Prior to the present invention, direct frequency synthesizers used one of two approaches; (1) an iterative mix-and-divide approach; and (2) a digital look-up table approach.
An iterative mix-and-divide synthesizer contains N mix-and-divide stages connected in series. Each stage, for example, may include a frequency mixer, a 4-to-1 local oscillator selector switch, a fixed upper side band filter and a divide-by-four frequency counter. Four phase locked oscillators generate four LO frequencies or tones, F.sub.l, F.sub.2, F.sub.3, and F.sub.4 which are routed to the 4-to-1 switches which selects one tone to be coupled to the LO port of the corresponding mixer in each of the N identical mix-and-divide stages.
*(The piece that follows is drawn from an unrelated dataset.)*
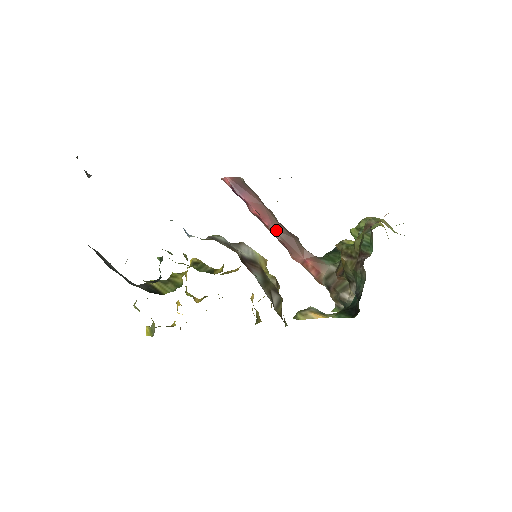
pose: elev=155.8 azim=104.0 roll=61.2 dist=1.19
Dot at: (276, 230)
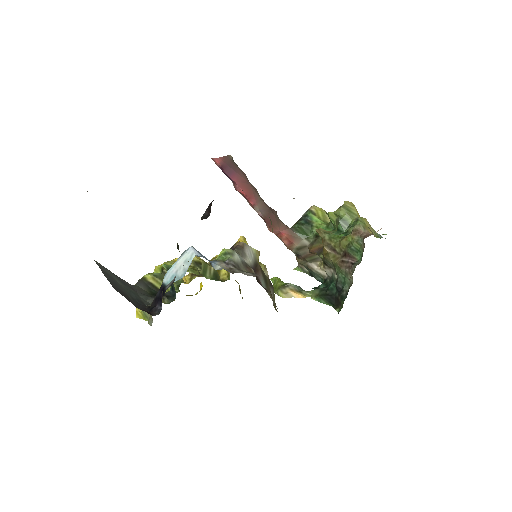
Dot at: (260, 209)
The small number of tones are repeatedly mixed to derive an output frequency. It is known to use a bank of four bandpass filters at the output of each mixer to reject spurious signals and leakage. The output frequency is determined by a digital word, 2 bits of which may control the 4-to-1 RF switch and filter selection in each mix-and-divide stage. The need for four bandpass filters results in increased weight, bulk, and cost.
To select one of 2.sup.N frequencies across the programmable bandwidth B, requires N/2 mix-and-divide stages. The programmable bandwidth B is determined by the frequency separation of the four phase locked oscillators such that B=4/3 (F.sub.4 -F.sub.1). The minimum frequency step size is equal to B/2.sup.N. The mix-and-divide synthesizer has the disadvantage of requiring a large amount of stages to produce the desired incremental frequency steps over a large bandwidth. For example, a mix-and-divide synthesizer of 1 GHz bandwidth and 1 Hz incremental step size requires more than 14 mix-and-divide stages (4.sup.14 .times.1Hz=268,435,456 Hz).
A digital look-up table synthesizer on the other hand consists of a parallel register to store a phase increment word, a parallel digital adder, an output parallel register, a phase-to-sine amplitude look-up table, a high speed D/A converter and a low pass filter at the output. In this technique, different frequencies are generated by adding different phase increments with a uniform high speed clock to the digital circuitry. The number of programmable frequencies is a function of the size of the phase increment adder and the number of phase samples desired per output frequency. The minimum number of samples is usually three for spectral purity reasons. The programmable bandwidth is determined by the maximum clock speed of the digital circuitry and D/A converter, the minimum number of phase samples at the highest frequency and the desire to avoid in-band harmonics for the lowest frequency. Thus for a high speed clock frequency f.sub.c, the programmable bandwidth is fc/3-fc/6, or fc/6.
The digital look-up table synthesizer, while much more compact that the mix-and-divide, has more limited programmable bandwidth and poorer spectral purity. This is because current digital and D/A technology limits the high speed clock frequency to less than 300 MHz. The corresponding useable programmable bandwidth is thus 50 MHz or less. The limited word size of the D/A converter introduces white gaussian sampling noise down approximately 48 dB in total power from the power of the desired output sine wave signal. In addition, in-band discrete spurious signals may be as little as 45 dB below the power of the desired output frequency at the output of the D/A converter.